Che cosa si dovrebbe fare? Melzer si sposta sulla panchina e riflette per un momento.

“Penso che la prima cosa che dobbiamo capire è che la tragedia umanitaria dell’immigrazione irregolare è il risultato di un problema sistemico più grande”, dice. “Abbiamo Stati che si lamentano dell’arrivo alle loro frontiere di tutti questi migranti, ma che allo stesso tempo esportano armi negli stessi paesi da cui fuggono le persone. Sostengono pratiche aziendali che facilitano condizioni di lavoro disumane in quei paesi e sostengono o non impediscono politiche che hanno un effetto disastroso sull’ambiente. Non possiamo continuare a fare le cose allo stesso modo e aspettarci risultati diversi”.

L’importanza della famiglia

Melzer è chiaramente toccato dai casi che ha dovuto affrontare. “È vero, a volte è molto difficile trattare alcuni dei casi individuali con cui sono confrontato”, mi dice.

“Molte delle persone per le quali intervengo non potranno sfuggire alla tortura o all’esecuzione. E devo semplicemente essere consapevole che non posso cambiare il mondo intero, ma posso cercare di cambiare almeno il mondo per un determinato individuo. Quindi, se posso evitare la separazione di un bambino dai suoi genitori, avrò cambiato il loro mondo e il mondo intero per loro. E questo è qualcosa per cui ritengo valga la pena di lavorare. Aspettarsi di più, credo, mi porterebbe al burnout.”

Melzer dice che la famiglia e le figlie lo aiutano a tenere i piedi per terra. “Hanno bisogno di me, ho bisogno di loro, abbiamo bisogno di tempo insieme”, continua. “Mi piace molto andare a nuotare con loro, insegnare loro ad andare in bicicletta. Penso che questo sia importante quando si fa un lavoro come questo, per rimanere radicati nella vita di tutti i giorni, nella vita familiare e nella realtà.

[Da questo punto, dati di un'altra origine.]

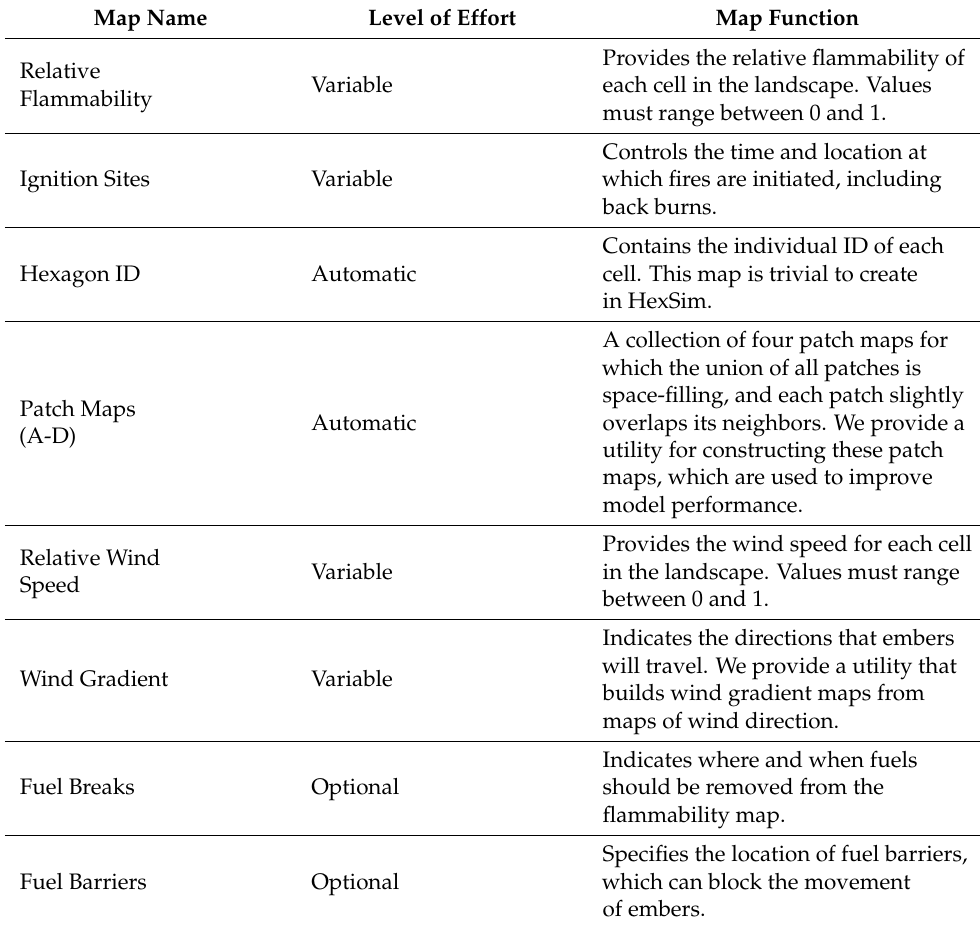
Table 2. Input maps used by the HexFire model. Variable suggests that map construction effort will range from minimal to significant, depending on study design. Automatic implies that a method or utility is available to construct the map. Optional indicates that a map may be left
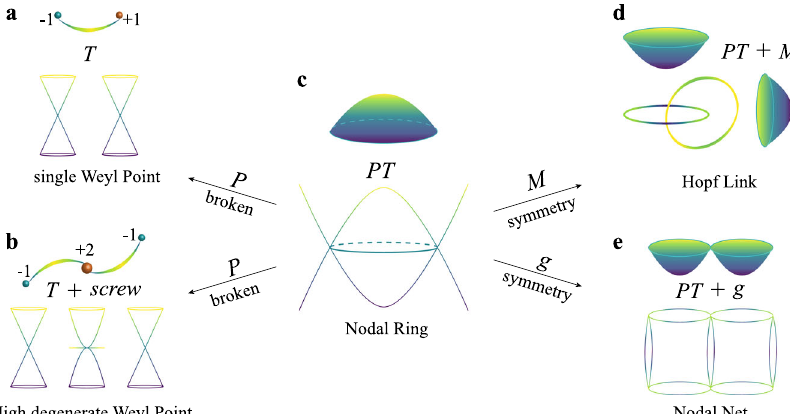
Fig. 6 The schematic relations between different types of TPs. a Single Weyl TPs in the open arc states. b High degenerate Weyl TPs in the arc surface states. c Nodal-ring (line) TPs in drumhead-like surface states. d Hopf-link TPs in nontrivial surface states. e Nodal-net TPs (e.g., HNN) and their corresponding drumhead-like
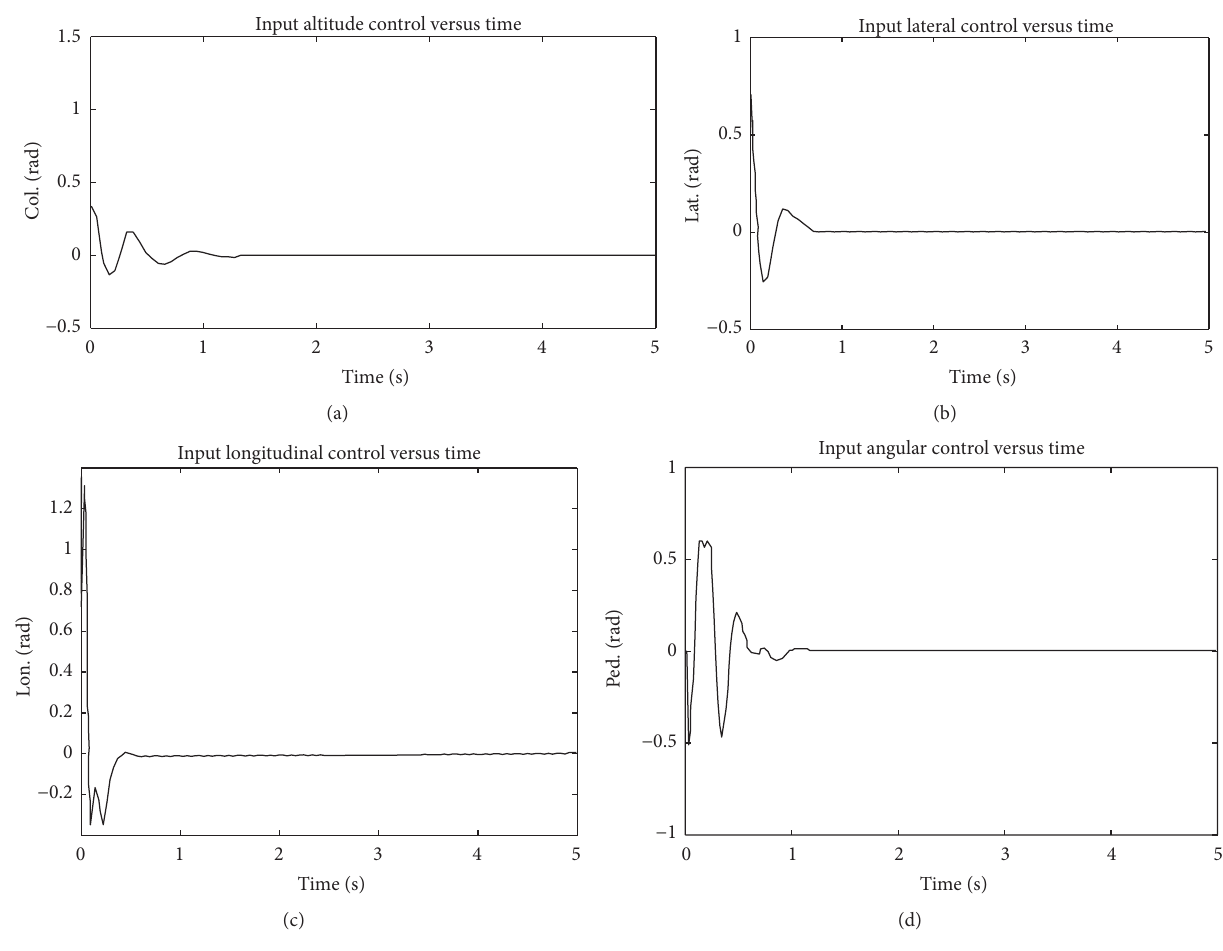
Figure 15: Control commands of trirotor UAV.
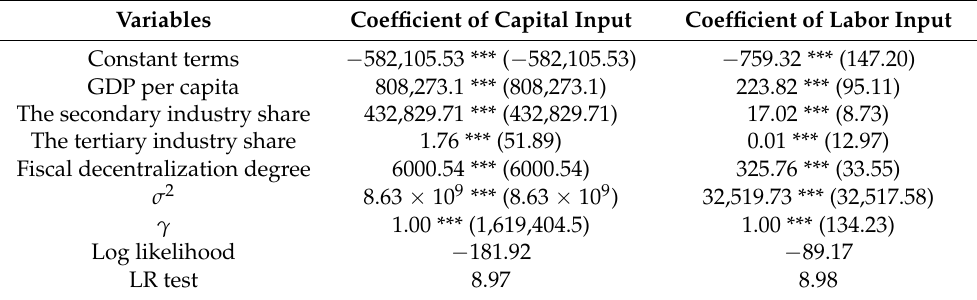
Table 2. The regression results of SFA model in the second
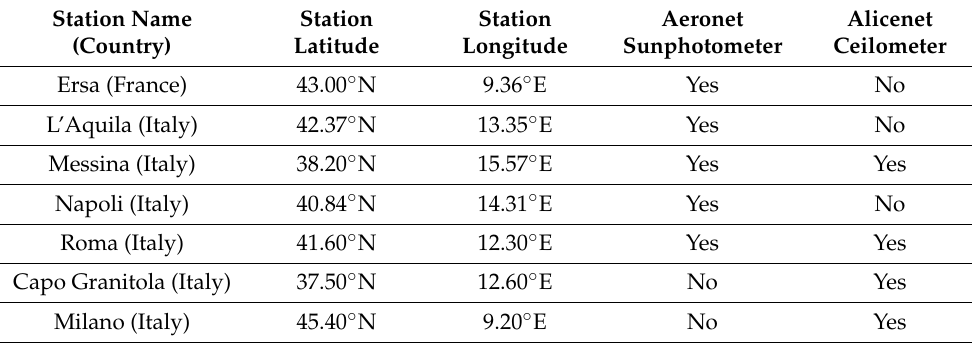
Table 6. Location of the AERONET and ALICENET stations selected for this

Definizione di tortura delle Nazioni Unite

La Convenzione delle Nazioni Unite contro la tortura definisce la tortura come “qualsiasi atto con il quale sono inflitti a una persona dolore o sofferenze acute, fisiche o psichiche”, se è fatto deliberatamente per una delle seguenti ragioni: per ottenere informazioni o una confessione dalla persona che viene torturata o da qualcun altro; per punire quella persona per qualcosa che ha fatto o si sospetta che abbia fatto; per intimidire o costringere quella persona o un’altra persona; o per qualsiasi motivo basato su una qualsiasi “forma di discriminazione”.

Il dolore o la sofferenza devono anche essere “inflitti da un funzionario pubblico o da qualsiasi altra persona che agisca a titolo ufficiale, o sotto sua istigazione, oppure con il suo consenso espresso o tacito.” La definizione non si estende “al dolore o alle sofferenze derivanti unicamente da sanzioni legittime, ad esse inerenti o da esse provocate.”

Si tratta di una definizione piuttosto restrittiva della tortura, ma la convenzione afferma anche che essa “lascia impregiudicati gli strumenti internazionali o le legislazioni nazionali che contengano o possano contenere disposizioni di applicazione più ampia”.